The event horizon...

Charlie P always hits me up with great links, this one he dropped in my delicious was an interesting read. A chap from Auntie with a long job title (incorporating the word 'multimedia' no less) said the other day that linking out from bbc.co.uk is a 'vital' future development. This is apparently in part due to the BBC Trust being disappointed with referrals from the Beeb in a review they conducted. The trial the BBC conducted in August wasn't impressive, they still seemed overly concerned with keeping people on site. This is exactly what I was talking about when I said that major newspaper sites weren't good web citizens. They behave like black holes, you can see a huge number of links being sucked in, indicating the presence of a major hub.
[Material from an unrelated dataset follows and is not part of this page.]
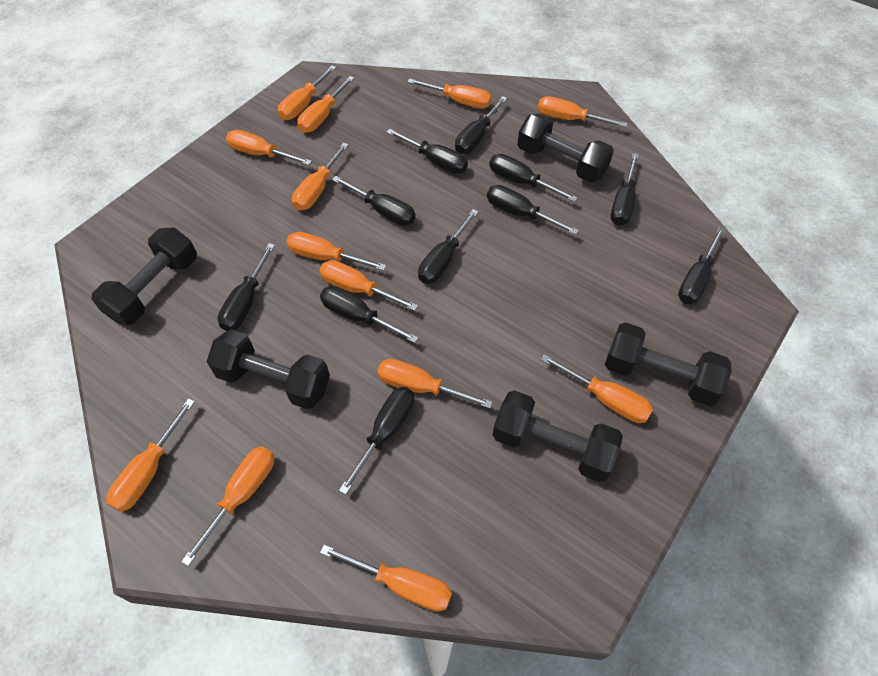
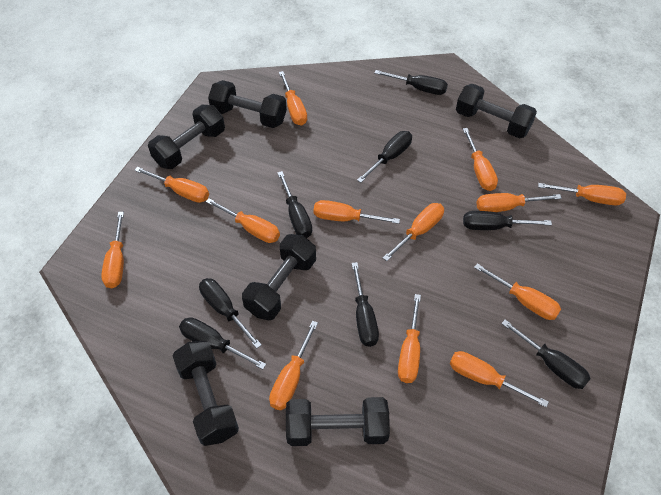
black dumbbell: [92,227,197,325] [207,329,330,409] [493,390,623,482] [517,113,614,182] [605,322,731,406] = 5 -> [148,105,225,169] [173,341,239,446] [208,80,287,128] [242,234,316,320] [286,397,390,446] [456,84,537,139] = 6
black screwdriver: [218,243,275,331] [320,286,419,343] [332,176,416,226] [339,387,414,495] [386,129,468,174] [418,209,479,284] [455,96,507,154] [487,185,579,235] [489,154,578,202] [611,153,639,226] [678,227,726,304] = 11 -> [179,317,266,369] [199,278,262,349] [277,171,312,238] [352,262,379,347] [357,131,412,183] [375,70,448,95] [463,211,552,230] [501,320,591,389] = 8

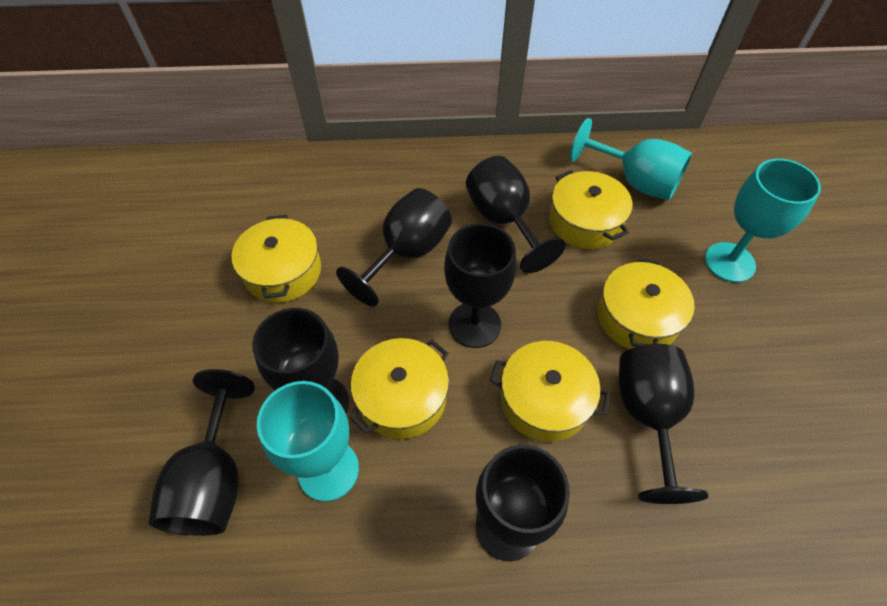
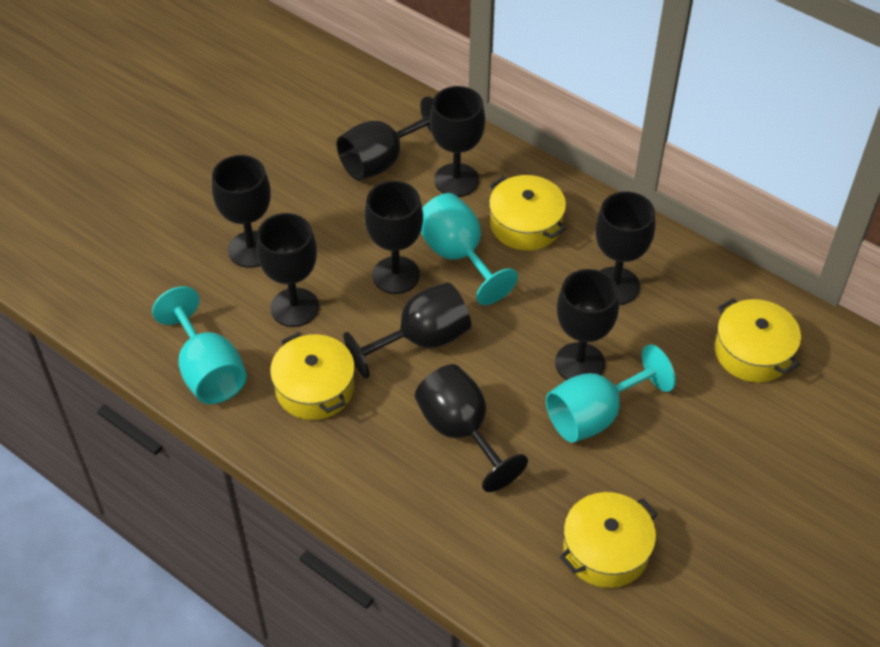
black goblet: [148,369,255,536] [252,308,349,413] [336,188,452,307] [444,223,516,348] [466,156,566,273] [476,445,570,561] [619,344,708,504] = 7 -> [212,155,271,268] [256,213,319,327] [337,96,433,180] [344,282,471,379] [364,181,423,294] [415,364,528,492] [430,86,485,197] [555,269,619,380] [595,191,655,305] = 9
yellow pot: [232,215,321,303] [349,338,449,439] [490,341,611,442] [549,170,632,249] [598,258,695,349] = 5 -> [270,332,355,420] [489,175,566,251] [560,492,658,588] [715,298,801,383] = 4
If you follow one of those links you won't escape once you're inside, you'll be forever trapped looking at their content and no one else's, a significant chunk of it informed by stuff happening elsewhere on the web that they won't reference properly. This makes for a less relevant web experience for the visitor and is thus a bad thing. I'd be interested in seeing how people start behaving if this policy gets properly implemented at the BBC. As I've stated my philosophical position is that you should link in a relevant way as often as you can as this gives people the opportunity to explore a topic further and helps the search engines figure out what we think is important to that topic, helping the accuracy of future searches. Whether people actually do engage in active exploration by following external links as much as is sometimes claimed is something I've been giving thought to recently. I'm going to leave this for a future post, maybe if I can get some data to work through to draw conclusions from. If nothing else one can always look to one's own experience; in my case I read a lot of content in situ on my favourite blogs I arrive at directly and rarely follow off-site links. It's only when I'm pursuing a line of inquiry I behave in a way that exploits the network of links that exists between pages of content.